My emerging belief is that - for all their billions of dollars - this scraping is entirely automated, with next to no oversight. At least for now.

@JulianOliver Interesting. I did not expect Apple to start showing up in this rogues gallery.
@gregsted They are throwing a lot of cycles at it, a swarm of ~2000 individual endpoints. Nearly 2 days of furious feeding now. I'm very surprised. I don't know why so much is being spent on this content; why there is no human oversight, to then just pull the plug on their end
@JulianOliver I've been seeing an uptick of ByteSpider across all our digital estate at $day_job.
@JulianOliver hey, is that ok to leave a link to science poetry from some of my pages?
@alex27 Please do, that's what it's there for!
@JulianOliver thanks! Asking since it's not clear to what extent system is operational and rather there are problems with performance so far. Didn't want to put the last straw.
@alex27 Fully operational yes, thanks for asking. The system is under a lot of load but still has some room. I will tune so it can serve even more if it needs to.
@JulianOliver you probably wrote it somewhere, but i can't find: what's the tool for visualizing the log output?
@malte I'm using `rhit` from Dystroy. The stock amd64 binary doesn't come with SHA sum, so you may want to use their repo or download and inspect somewhere safe first.

@JulianOliver ah yes! dystroy's tools are so cool!!! ✨

(i forgot about rhit because it's not in the debian repos, yet 😅)

@JulianOliver oh dang! I kinda love that this is so effective, whereas other methods are completely appropriate. Training season for data is a monopoly, where we to endgender and respect alternatives, industry leaders would find a meaningful new paradigm.
@JulianOliver is random data sufficiently poisonous?

@mgiraldo Answering that in earnest would require knowing more than I do about the unique model training approaches of each LLM. As a guess it may not be as poisonous as Markov content from well know corpuses like popular books, or famous papers. However some of the bigger bots seem good at detecting this, and so drop-off anyway. I had poor retention results this way.
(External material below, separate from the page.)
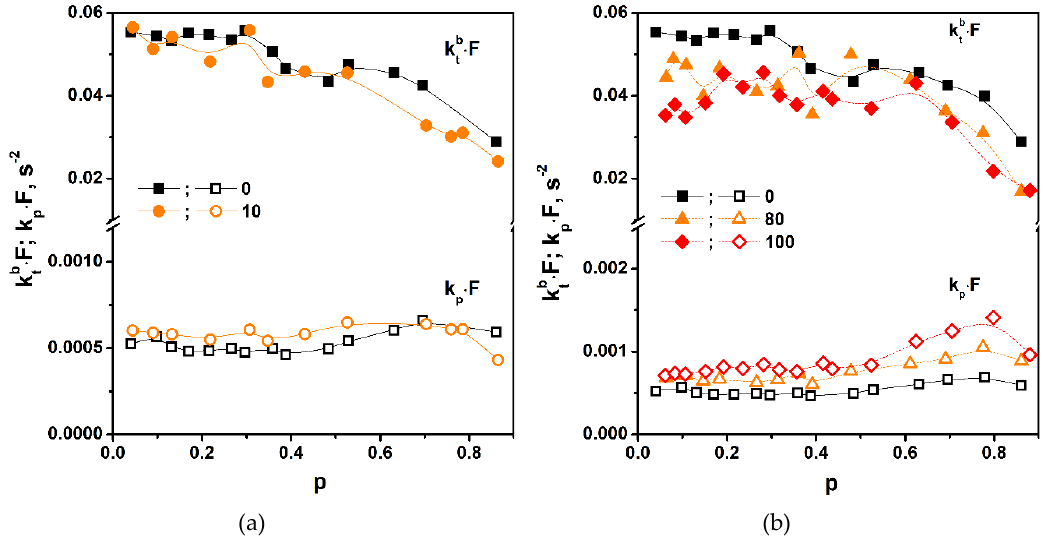
Figure 10. Parameters related to propagation ( k p · F ) and termination ( k tb · F ) rate coefficients as a function of the double bond conversion ( a ) LM/1M-POSS system and ( b ) the LM/TSM system. The numbers indicate the modifier content (mol %) in the mixture. Polymerization temperature: 40 °C. The lines are eye guides.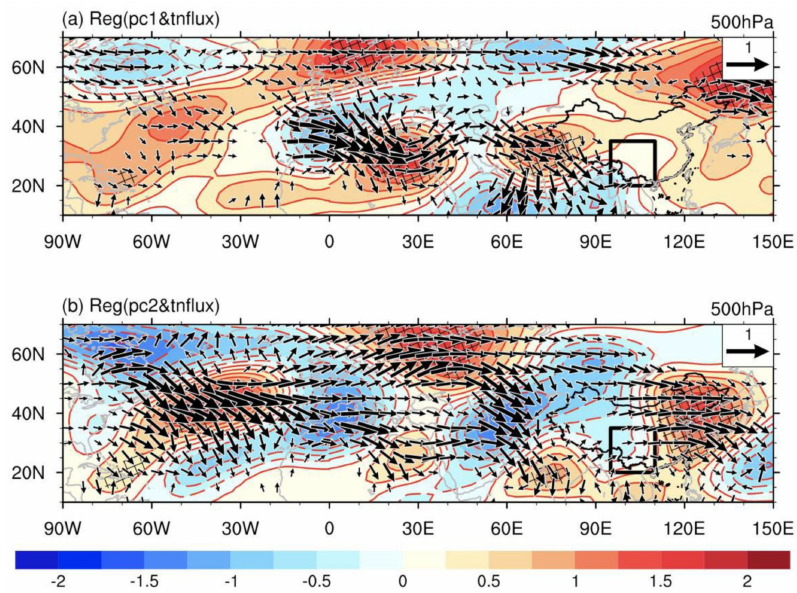
Figure 10. ( a ) Regressed anomalies of interannual components of wave activity flux (vectors, unit: m 2 s − 2 ) and stream function (shaded, unit: 10 6 m) at 500 hPa in late spring onto the interannual components of the PC1 for the period of 1960 to 2018. ( b ) As in ( a ), but for PC2. The black skew squares denote the values that have passed the 95% confidence level. The black squares represent the Southwest China (21 ◦ –33 ◦ N, 97 ◦ –110 ◦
There may be references, faux terms & partials in randomly produced sentences that could sneak in to training datasets.

@JulianOliver however many poison pills you can introduce are a service to humanity 🫡

@JulianOliver one strategy to defend against this. A tiny bit memory intensive but I think manageable.

This is not for your project but for anyone defending against I scrapers.

Crawler A pulls page A and gets a link to page B. This is specific to the request and invisible in the page or else try to only serve up to crawlers.

Crawler B tries to pull page B but we know it never pulled page A so can't know about it. Ban both A and B.

This has to check source IP and keep track of that. But!

@JulianOliver peer-reviewed just isn’t what it used to be 😅

@JulianOliver found another great one. Maybe the greatest of all time:

https://madhattercorp.com/blog/hasnt/digitizer%20provided%20obsoleteness

Digitizer Provided Obsoleteness | hasnt

@themadhatter yes that's beautiful alright!
@JulianOliver They might be re-fetching old URLs?
@neoluddite @JulianOliver At work we noticed that when we changed from html generated search links (nofollow was ignored) to JavaScript generated links, a lot of bots stopped coming back but there were some (mainly from residential proxies) that appear to have cached the URLs and came back for more.